* _Instruction_
In the records that follow, the lines from the one containing "the specified priority" to the one containing "家常胡萝卜 | BV1L64y1q7yC", inclusive, are to be given again exactly.

* _Data for processing_
=====
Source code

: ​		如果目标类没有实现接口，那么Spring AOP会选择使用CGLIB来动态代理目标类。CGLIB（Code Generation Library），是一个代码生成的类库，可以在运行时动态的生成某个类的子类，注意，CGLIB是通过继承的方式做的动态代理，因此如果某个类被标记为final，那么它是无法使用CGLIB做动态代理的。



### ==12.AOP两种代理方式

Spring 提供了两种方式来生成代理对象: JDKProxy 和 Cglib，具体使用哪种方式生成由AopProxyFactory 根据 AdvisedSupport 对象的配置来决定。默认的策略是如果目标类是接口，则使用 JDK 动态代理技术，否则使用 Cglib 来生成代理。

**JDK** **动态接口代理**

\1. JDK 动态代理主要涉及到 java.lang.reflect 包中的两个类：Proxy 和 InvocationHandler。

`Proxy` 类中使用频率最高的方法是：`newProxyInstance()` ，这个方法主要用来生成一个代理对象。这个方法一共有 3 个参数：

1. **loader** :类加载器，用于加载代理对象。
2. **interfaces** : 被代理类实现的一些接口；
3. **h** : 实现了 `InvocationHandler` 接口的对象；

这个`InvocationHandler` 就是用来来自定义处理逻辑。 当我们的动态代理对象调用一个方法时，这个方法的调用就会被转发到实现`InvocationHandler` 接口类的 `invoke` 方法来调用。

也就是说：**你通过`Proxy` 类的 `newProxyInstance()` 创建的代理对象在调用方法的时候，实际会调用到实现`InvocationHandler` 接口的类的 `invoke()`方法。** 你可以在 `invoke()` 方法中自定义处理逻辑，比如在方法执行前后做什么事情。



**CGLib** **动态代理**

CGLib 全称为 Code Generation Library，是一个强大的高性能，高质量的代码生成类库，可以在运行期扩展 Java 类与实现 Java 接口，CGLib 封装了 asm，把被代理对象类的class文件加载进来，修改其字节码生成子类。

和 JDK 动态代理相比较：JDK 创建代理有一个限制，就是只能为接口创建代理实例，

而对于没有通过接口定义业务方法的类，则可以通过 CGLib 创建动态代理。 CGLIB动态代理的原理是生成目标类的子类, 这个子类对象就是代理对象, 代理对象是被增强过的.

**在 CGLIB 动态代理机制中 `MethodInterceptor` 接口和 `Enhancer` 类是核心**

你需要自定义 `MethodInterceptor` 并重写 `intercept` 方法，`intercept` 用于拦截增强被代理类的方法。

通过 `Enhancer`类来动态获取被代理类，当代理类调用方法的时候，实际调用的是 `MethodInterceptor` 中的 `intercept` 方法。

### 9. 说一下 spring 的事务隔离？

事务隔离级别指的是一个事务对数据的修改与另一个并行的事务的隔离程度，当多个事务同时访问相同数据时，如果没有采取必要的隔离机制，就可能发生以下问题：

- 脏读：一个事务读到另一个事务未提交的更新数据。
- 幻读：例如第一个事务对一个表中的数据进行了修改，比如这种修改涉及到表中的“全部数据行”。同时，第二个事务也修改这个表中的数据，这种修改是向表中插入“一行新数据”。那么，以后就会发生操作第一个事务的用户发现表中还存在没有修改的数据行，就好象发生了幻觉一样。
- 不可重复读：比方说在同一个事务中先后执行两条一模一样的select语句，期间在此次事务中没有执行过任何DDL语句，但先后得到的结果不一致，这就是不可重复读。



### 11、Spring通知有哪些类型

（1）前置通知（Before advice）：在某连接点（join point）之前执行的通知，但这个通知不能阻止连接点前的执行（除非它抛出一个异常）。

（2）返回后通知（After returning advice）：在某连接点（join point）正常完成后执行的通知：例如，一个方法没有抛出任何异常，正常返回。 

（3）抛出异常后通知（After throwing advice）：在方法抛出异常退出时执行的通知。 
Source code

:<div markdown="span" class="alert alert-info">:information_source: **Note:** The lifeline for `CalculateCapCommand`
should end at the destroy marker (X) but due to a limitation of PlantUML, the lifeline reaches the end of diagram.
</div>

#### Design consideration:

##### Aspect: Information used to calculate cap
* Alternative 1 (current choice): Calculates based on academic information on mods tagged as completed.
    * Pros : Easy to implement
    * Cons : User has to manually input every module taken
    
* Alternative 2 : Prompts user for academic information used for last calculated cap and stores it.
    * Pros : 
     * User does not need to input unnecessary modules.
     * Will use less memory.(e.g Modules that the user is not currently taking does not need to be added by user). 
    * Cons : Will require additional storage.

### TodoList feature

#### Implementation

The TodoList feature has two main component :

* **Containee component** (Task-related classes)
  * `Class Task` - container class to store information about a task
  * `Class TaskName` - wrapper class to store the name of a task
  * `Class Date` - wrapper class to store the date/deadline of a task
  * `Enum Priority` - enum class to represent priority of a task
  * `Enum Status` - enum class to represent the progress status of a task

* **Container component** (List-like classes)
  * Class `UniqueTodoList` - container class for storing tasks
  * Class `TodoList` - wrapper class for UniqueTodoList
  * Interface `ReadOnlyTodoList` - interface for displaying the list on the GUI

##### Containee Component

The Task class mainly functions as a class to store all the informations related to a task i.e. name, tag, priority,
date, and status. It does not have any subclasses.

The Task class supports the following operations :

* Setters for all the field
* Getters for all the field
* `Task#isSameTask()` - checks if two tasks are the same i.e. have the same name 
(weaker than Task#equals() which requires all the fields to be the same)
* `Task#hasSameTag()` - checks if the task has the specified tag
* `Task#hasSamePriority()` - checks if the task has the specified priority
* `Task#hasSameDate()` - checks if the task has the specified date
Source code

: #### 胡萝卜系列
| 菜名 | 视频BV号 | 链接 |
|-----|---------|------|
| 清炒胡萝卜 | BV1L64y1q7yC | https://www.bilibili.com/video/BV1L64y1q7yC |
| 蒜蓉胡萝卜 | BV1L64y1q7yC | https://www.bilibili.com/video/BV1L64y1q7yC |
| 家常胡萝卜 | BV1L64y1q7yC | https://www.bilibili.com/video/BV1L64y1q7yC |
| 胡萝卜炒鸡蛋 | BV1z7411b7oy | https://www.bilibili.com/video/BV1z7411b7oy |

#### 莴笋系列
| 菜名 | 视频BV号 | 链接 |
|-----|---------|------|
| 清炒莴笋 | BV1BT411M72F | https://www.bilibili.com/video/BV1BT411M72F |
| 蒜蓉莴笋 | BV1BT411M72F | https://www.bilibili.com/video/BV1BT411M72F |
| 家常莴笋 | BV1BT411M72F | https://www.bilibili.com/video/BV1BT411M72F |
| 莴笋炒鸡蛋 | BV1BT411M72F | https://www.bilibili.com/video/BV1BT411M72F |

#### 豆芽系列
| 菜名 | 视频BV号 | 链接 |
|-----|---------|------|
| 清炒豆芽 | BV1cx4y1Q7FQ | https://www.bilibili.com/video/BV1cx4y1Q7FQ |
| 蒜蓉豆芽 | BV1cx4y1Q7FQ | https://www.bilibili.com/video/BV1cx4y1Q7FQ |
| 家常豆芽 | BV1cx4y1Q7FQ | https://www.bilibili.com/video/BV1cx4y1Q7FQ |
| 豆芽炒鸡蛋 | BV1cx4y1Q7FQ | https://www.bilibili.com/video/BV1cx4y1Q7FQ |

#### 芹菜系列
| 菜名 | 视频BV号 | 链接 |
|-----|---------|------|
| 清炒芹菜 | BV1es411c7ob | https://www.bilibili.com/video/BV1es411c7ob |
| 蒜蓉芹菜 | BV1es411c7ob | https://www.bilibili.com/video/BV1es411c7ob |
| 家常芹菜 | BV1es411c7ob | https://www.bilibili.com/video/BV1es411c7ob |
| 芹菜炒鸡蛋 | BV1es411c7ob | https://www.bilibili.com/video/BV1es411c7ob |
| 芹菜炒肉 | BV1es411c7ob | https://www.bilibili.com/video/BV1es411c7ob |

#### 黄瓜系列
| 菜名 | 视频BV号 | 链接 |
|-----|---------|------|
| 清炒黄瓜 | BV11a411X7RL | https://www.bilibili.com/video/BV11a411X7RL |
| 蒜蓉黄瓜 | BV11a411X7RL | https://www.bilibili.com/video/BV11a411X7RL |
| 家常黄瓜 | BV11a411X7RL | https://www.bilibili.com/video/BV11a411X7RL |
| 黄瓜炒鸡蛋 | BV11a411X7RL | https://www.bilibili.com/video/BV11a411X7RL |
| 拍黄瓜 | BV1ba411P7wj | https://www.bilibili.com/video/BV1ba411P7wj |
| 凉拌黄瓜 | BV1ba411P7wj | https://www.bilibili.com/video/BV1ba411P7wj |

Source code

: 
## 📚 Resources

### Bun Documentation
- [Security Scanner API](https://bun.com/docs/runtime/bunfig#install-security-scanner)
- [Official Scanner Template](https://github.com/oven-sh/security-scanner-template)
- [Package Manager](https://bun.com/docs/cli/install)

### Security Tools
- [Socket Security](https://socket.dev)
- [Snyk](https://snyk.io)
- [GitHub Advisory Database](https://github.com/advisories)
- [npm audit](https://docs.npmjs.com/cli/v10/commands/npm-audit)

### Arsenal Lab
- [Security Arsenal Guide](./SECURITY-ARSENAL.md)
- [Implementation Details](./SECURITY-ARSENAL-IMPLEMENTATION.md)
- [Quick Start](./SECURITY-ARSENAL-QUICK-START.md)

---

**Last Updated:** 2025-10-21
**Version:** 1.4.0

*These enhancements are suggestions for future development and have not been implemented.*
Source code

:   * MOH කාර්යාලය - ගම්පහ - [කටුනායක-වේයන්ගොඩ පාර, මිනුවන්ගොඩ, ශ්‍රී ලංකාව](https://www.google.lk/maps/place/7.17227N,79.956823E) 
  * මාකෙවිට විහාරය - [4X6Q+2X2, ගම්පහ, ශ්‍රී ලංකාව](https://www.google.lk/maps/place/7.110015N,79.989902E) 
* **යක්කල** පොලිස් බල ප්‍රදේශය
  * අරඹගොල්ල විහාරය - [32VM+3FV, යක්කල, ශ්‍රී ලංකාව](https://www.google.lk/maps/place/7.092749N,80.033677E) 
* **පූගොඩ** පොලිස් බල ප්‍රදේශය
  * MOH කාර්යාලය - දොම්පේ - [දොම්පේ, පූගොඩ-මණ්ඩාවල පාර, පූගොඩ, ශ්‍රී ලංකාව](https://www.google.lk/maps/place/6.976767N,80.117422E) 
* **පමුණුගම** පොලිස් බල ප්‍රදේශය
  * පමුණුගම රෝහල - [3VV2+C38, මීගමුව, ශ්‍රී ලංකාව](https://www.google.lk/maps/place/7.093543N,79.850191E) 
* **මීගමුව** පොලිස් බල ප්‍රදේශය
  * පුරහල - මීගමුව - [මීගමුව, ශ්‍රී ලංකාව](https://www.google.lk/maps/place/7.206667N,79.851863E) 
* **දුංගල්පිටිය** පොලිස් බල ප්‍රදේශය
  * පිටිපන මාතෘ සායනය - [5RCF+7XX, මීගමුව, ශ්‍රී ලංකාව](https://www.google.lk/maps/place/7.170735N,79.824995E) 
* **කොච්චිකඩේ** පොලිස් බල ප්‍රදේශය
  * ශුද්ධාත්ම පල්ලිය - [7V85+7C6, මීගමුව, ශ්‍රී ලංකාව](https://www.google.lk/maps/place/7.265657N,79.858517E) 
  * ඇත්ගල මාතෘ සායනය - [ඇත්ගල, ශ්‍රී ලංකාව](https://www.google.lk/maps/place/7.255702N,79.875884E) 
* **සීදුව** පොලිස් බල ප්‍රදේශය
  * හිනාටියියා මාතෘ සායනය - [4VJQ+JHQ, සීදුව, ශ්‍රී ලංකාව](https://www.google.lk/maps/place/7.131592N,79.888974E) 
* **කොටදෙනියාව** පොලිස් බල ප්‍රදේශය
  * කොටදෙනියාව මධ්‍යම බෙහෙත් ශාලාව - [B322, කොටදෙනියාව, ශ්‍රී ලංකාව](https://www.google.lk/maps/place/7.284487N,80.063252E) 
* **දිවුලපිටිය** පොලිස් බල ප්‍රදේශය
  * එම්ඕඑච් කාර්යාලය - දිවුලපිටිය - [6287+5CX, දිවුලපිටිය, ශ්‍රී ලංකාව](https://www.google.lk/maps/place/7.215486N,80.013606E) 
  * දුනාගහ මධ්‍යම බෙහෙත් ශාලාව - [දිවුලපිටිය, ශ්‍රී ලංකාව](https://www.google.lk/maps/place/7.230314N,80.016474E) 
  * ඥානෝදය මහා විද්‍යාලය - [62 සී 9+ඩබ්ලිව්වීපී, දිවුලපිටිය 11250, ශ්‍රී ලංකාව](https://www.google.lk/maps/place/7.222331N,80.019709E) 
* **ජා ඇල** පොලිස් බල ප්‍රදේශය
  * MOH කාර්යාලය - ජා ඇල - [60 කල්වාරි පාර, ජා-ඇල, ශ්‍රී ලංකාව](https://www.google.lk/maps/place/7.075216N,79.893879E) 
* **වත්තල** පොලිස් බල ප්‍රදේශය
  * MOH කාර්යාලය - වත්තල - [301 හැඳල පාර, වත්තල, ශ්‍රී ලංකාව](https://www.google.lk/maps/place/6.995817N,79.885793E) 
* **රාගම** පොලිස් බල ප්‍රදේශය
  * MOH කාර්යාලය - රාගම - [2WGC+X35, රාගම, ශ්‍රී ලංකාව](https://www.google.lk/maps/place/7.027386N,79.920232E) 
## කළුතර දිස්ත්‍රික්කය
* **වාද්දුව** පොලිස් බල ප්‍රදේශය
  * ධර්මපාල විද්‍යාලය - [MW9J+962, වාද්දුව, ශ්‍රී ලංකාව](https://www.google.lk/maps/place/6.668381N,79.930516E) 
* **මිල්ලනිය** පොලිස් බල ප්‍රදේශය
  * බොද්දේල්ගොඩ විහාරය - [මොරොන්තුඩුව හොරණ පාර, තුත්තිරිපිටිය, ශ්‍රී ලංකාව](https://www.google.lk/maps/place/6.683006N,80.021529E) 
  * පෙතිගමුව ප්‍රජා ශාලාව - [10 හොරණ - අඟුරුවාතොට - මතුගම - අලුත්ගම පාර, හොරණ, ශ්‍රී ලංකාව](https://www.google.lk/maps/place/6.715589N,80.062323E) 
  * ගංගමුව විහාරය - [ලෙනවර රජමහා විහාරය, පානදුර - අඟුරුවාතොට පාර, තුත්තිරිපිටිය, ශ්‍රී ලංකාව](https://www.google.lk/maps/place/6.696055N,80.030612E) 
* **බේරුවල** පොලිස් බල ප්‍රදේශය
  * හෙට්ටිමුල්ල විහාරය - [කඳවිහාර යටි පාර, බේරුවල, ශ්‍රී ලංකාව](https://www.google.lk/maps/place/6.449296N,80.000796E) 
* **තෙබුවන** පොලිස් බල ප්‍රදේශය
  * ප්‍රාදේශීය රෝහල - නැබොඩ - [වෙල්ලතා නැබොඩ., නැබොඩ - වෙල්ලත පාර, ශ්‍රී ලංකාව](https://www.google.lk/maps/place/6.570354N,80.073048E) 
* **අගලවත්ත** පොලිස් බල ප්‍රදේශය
=====
* _Answer area_
* `Task#hasSamePriority()` - checks if the task has the specified priority
* `Task#hasSameDate()` - checks if the task has the specified date
Source code

: #### 胡萝卜系列
| 菜名 | 视频BV号 | 链接 |
|-----|---------|------|
| 清炒胡萝卜 | BV1L64y1q7yC | https://www.bilibili.com/video/BV1L64y1q7yC |
| 蒜蓉胡萝卜 | BV1L64y1q7yC | https://www.bilibili.com/video/BV1L64y1q7yC |
| 家常胡萝卜 | BV1L64y1q7yC | https://www.bilibili.com/video/BV1L64y1q7yC |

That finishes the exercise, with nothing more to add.